No one has any idea on this?


----------



## Village Idiot (Jun 14, 2011)

As far as I know, neither the Mini or the Air have a shoe, so you couldn't stack one on the other. The PW flexes do, so you could probably stack the Air on that. And I'm assuming that the air is just a regular trigger, so a PW should fire it just fine. You'd have to test it out first.

I don't know why you'd want to mix TTL control with manual lights though. A different meter reading from a certain shade or color could mean that your speedlights are going to compensate enough to cause a noticable change in the exposure of a photo compared to your other lights.


----------



## Big Mike (Jun 14, 2011)

I haven't been keeping up on what Pocket Wizard is doing...but I was under the impression that only the Canon compatible TL/Flex models had been released.  They had such a problem with them that they still hadn't released the Nikon version yet.  

I don't know anything about the Profoto Air system, but I would imagine that you should be able to fire them (manually) alongside TTL flashes.  But you would need a receiver unit on each strobe, so that the TTL preflash doesn't trigger them prematurely.  
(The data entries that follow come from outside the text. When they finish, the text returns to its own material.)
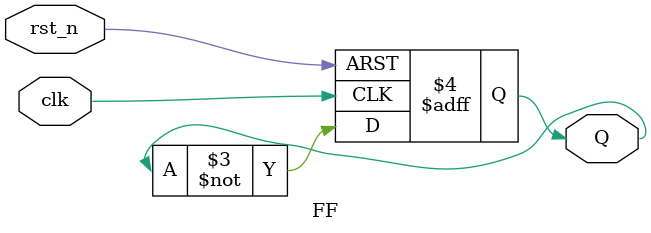
<source format=v>
module FF (
	input clk,  
	input rst_n,  
	output reg Q
);

	always @(posedge clk or negedge rst_n) begin
		if(~rst_n) begin
			Q <= 0;
		end else begin
			Q <= ~Q;
		end
	end

endmodule
</source>
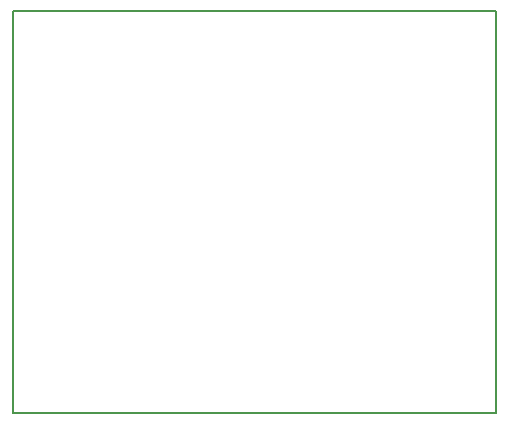
<source format=gm1>
G04 #@! TF.GenerationSoftware,KiCad,Pcbnew,(5.0.0)*
G04 #@! TF.CreationDate,2019-03-08T13:39:37-05:00*
G04 #@! TF.ProjectId,Dongle,446F6E676C652E6B696361645F706362,rev?*
G04 #@! TF.SameCoordinates,Original*
G04 #@! TF.FileFunction,Profile,NP*
%FSLAX46Y46*%
G04 Gerber Fmt 4.6, Leading zero omitted, Abs format (unit mm)*
G04 Created by KiCad (PCBNEW (5.0.0)) date 03/08/19 13:39:37*
%MOMM*%
%LPD*%
G01*
G04 APERTURE LIST*
%ADD10C,0.200000*%
G04 APERTURE END LIST*
D10*
X20320000Y-35052000D02*
X20320000Y-1016000D01*
X61214000Y-35052000D02*
X20320000Y-35052000D01*
X61214000Y-1016000D02*
X61214000Y-35052000D01*
X20320000Y-1016000D02*
X61214000Y-1016000D01*
M02*

</source>
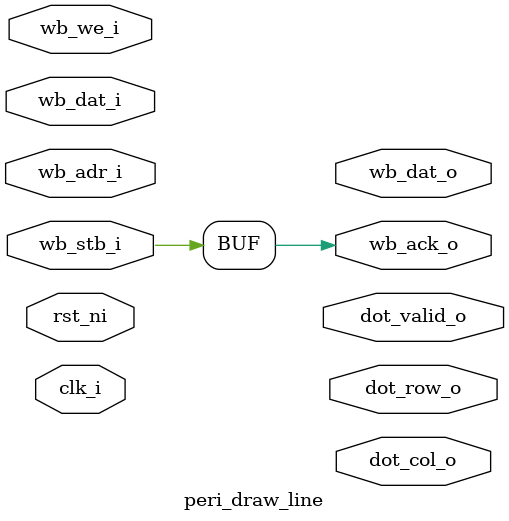
<source format=sv>
`default_nettype none

module peri_draw_line #(
  parameter ScreenWidth = 100,
  parameter ScreenHeight = 50,
  parameter CoordSz = 16
) (
  input clk_i,
  input rst_ni,

  // wishbone b4 peripheral
  input wb_we_i,
  input [7:0] wb_adr_i,
  input [7:0] wb_dat_i,
  input wb_stb_i,
  output [7:0] wb_dat_o,
  output wb_ack_o,

  // memory framebuffer i/o
  output [CoordSz-1:0] dot_row_o,
  output [CoordSz-1:0] dot_col_o,
  output dot_valid_o
);
  assign wb_ack_o = wb_stb_i;

  always_ff @(posedge clk_i) begin
    if (!rst_ni) begin
    end else begin
    end
  end

  // divide the input clock
  always_comb begin
  end

endmodule

</source>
Not really the same set up, but for wedding receptions, I do often mix TTL and manual.  I put a studio strobe up in a fixed location and trigger it with a Cyber Sync.  Then I have a TTL flash on the camera.  I usually adjust the exposure so that the remote light is acting as the main light light or a back light, then on-camera flash is dialed down (FEC) to act as fill.  Although, I can easily change the exposure to reverse those roles, which gives me a lot of creative control while shooting on the fly.  I could use the on-camera flash in manual as well, but because the distance is constantly changing, it's just easier to use TTL.


----------



## Village Idiot (Jun 14, 2011)

Shipping as of 1/18/11

PocketWizard® - MiniTT1 & FlexTT5 Radios for Nikon Now Shipping Worldwide


----------